» **BRANO SCELTO**:
La società sviluppa lavoratori autonomi basati sull’intelligenza artificiale per automatizzare le operazioni nel settore delle energie rinnovabili. I sistemi sono progettati per gestire attività oggi svolte manualmente, come monitoraggio degli impianti, gestione degli allarmi, reportistica, manutenzione e compliance. A differenza dei tradizionali software di monitoraggio e analytics, Invertix punta a creare agenti IA capaci di eseguire direttamente attività operative.

Utilizzare l’IA per colmare il gap operativo nelle rinnovabili

L’idea è nata da oltre cinquemila intervistecondotte dal team con operatori del settore energetico, asset manager e aziende europee delle rinnovabili. Dalla ricerca è emerso come la rapida crescita di impianti solari ed eolici non sia accompagnata da un aumento equivalente della forza lavoro operativa, generando un sovraccarico nella gestione quotidiana delle infrastrutture energetiche. La startup dichiara di gestire già oltre 1,8 GW di capacità solare tramite i propri lavoratori autonomi e di considerare opportunità commerciali legate a oltre 10 GW di capacità energetica.

» **DATI FORNITI**:
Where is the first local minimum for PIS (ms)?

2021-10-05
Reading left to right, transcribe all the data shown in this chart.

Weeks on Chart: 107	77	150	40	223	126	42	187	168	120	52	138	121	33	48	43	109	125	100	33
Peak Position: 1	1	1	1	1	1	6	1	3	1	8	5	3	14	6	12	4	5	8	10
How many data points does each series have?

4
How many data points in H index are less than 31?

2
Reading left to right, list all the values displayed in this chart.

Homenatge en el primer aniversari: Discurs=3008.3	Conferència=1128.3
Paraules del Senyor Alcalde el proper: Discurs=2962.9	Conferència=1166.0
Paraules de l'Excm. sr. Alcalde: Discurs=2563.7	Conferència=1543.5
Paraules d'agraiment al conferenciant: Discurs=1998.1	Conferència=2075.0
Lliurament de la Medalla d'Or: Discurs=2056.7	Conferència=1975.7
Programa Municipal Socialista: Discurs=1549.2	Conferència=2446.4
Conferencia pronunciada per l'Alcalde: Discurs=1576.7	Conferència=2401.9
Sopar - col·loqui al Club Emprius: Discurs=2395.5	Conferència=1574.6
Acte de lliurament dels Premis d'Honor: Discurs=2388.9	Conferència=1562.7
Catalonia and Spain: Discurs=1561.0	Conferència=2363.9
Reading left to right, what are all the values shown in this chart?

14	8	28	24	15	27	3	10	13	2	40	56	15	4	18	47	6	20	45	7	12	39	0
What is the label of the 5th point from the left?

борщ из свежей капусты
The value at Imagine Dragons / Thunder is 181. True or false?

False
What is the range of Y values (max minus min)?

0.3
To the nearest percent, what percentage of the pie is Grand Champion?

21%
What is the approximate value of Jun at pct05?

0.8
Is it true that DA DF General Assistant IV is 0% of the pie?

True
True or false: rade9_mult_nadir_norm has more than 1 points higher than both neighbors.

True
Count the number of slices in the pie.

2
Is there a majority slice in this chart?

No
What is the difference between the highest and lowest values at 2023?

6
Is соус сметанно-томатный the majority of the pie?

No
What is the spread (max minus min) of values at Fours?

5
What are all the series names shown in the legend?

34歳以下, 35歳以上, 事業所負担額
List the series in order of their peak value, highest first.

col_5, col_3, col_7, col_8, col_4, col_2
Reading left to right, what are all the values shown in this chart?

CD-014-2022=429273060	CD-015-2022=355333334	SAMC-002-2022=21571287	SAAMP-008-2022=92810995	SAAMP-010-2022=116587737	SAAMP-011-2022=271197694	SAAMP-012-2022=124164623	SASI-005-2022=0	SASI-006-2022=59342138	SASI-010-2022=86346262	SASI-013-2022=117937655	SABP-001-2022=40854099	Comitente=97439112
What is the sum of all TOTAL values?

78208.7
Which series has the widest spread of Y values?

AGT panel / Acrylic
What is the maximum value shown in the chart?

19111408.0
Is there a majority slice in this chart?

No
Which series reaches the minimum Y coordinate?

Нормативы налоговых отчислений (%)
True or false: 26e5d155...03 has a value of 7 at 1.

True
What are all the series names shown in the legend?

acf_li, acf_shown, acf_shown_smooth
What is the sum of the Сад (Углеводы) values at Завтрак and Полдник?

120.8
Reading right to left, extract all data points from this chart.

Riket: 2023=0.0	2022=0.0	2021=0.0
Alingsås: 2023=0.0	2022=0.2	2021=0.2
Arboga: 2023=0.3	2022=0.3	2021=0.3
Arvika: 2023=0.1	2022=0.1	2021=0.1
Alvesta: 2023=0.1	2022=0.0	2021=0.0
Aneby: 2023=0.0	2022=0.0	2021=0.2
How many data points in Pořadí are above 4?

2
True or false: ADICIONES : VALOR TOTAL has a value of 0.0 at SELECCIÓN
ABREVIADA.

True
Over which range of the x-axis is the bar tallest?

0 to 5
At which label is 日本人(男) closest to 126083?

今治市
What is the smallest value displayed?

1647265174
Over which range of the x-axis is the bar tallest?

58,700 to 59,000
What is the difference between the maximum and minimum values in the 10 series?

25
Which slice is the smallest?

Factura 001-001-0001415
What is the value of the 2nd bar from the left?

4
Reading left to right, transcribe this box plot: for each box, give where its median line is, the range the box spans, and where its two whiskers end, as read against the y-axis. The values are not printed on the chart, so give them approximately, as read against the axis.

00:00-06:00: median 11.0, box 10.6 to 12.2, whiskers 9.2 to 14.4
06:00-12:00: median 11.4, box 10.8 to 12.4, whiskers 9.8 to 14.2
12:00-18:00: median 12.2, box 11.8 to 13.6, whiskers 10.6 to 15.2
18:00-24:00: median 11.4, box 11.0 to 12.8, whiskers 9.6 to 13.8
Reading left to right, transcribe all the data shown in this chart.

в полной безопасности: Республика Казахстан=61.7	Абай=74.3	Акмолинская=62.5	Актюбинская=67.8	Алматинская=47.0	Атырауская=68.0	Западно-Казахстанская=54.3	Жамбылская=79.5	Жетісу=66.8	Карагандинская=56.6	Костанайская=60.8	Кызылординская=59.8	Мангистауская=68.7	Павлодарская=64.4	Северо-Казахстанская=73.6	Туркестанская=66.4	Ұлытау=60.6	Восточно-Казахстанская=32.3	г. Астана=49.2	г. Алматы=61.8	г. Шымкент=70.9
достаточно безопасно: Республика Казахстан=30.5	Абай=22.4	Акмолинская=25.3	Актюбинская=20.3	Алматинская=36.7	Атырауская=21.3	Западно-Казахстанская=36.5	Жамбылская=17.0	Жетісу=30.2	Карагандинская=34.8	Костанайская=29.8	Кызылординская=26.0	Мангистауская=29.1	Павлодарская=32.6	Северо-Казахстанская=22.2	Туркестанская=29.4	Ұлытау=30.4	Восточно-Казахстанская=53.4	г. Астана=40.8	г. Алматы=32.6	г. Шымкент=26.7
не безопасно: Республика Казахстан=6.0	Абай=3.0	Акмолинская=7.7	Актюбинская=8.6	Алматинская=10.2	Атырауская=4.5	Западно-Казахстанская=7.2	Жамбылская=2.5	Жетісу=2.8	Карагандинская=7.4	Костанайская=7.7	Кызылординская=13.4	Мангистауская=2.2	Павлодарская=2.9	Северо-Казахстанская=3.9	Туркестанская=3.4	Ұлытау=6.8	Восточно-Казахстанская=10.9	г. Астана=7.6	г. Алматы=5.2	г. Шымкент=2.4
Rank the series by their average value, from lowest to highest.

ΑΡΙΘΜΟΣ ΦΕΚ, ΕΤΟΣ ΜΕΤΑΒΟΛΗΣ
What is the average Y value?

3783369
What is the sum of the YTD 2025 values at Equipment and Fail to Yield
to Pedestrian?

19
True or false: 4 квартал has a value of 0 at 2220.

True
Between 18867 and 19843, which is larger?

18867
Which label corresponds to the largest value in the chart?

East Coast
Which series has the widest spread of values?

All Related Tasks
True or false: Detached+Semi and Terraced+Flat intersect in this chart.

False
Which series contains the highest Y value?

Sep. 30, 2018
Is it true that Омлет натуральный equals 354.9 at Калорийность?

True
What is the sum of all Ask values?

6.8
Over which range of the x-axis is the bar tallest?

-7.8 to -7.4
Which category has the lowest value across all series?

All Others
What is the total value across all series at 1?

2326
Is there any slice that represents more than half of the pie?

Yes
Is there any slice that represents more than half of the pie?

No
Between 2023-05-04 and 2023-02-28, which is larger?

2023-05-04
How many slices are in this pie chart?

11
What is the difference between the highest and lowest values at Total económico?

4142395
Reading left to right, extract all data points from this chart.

» **COMPITI DA SVOLGERE**:
- 1) Secondo il brano su Invertix, quali attività oggi svolte manualmente sono chiamati a gestire i sistemi della società? Elencale tutte.
- 2) Riassumi in due frasi il brano su Invertix.
- 3) Come proseguiresti il brano su Invertix dopo la sua ultima frase?
I record sono materiale distinto dal brano.

» **RISPOSTE**:
- 1)
- monitoraggio degli impianti
- gestione degli allarmi
- reportistica
- manutenzione
- compliance

- 2) Invertix sviluppa lavoratori autonomi basati sull'intelligenza artificiale, cioè agenti IA capaci di eseguire direttamente attività operative nel settore delle energie rinnovabili, come il monitoraggio degli impianti, la gestione degli allarmi e la manutenzione. L'idea nasce da oltre cinquemila interviste da cui è emerso che la crescita di impianti solari ed eolici non è accompagnata da un aumento equivalente della forza lavoro operativa, e la startup dichiara di gestire già oltre 1,8 GW di capacità solare.

- 3)
“Crediamo che il prossimo capitolo dell’intelligenza artificiale non sarà solo digitale, ma riguarderà sistemi fisici reali come energia e infrastrutture”, ha dichiarato Perrotta, che è l’amministratore delegato dell’azienda. “L’Italia e l’Europa hanno il talento ingegneristico e la profondità industriale per guidare questa trasformazione”.